ASSIGNED TASK: Return only those lines of the listing in which "image" appears.

INFORMATION SUPPLIED:
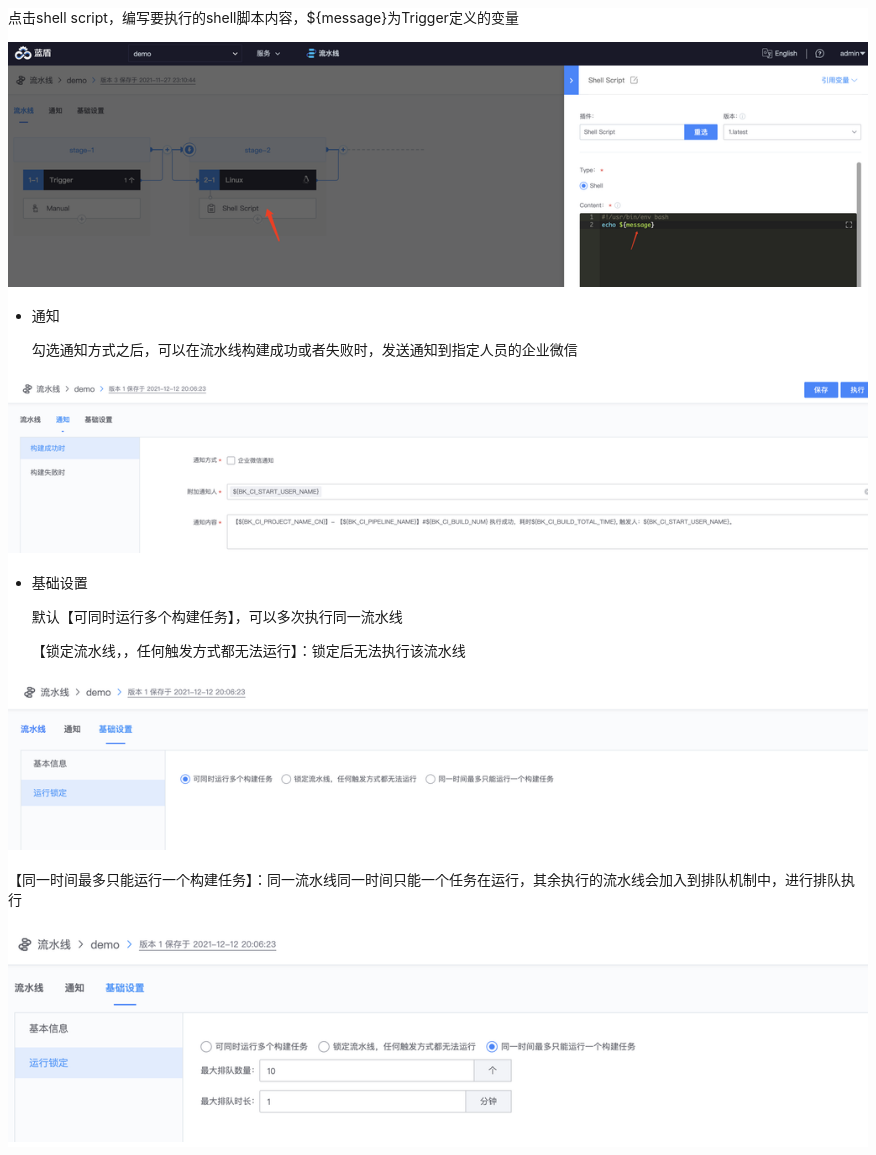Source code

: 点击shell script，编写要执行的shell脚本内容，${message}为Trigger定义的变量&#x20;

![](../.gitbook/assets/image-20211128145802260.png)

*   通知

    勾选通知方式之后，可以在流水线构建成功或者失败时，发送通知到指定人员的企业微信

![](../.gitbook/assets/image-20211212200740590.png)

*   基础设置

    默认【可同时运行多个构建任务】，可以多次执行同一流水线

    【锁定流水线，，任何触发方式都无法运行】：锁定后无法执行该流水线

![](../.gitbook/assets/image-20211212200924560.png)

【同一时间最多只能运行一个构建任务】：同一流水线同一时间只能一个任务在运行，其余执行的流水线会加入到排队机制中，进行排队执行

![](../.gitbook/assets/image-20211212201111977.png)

TASK ANSWER:
![](../.gitbook/assets/image-20211128145802260.png)
![](../.gitbook/assets/image-20211212200740590.png)
![](../.gitbook/assets/image-20211212200924560.png)
![](../.gitbook/assets/image-20211212201111977.png)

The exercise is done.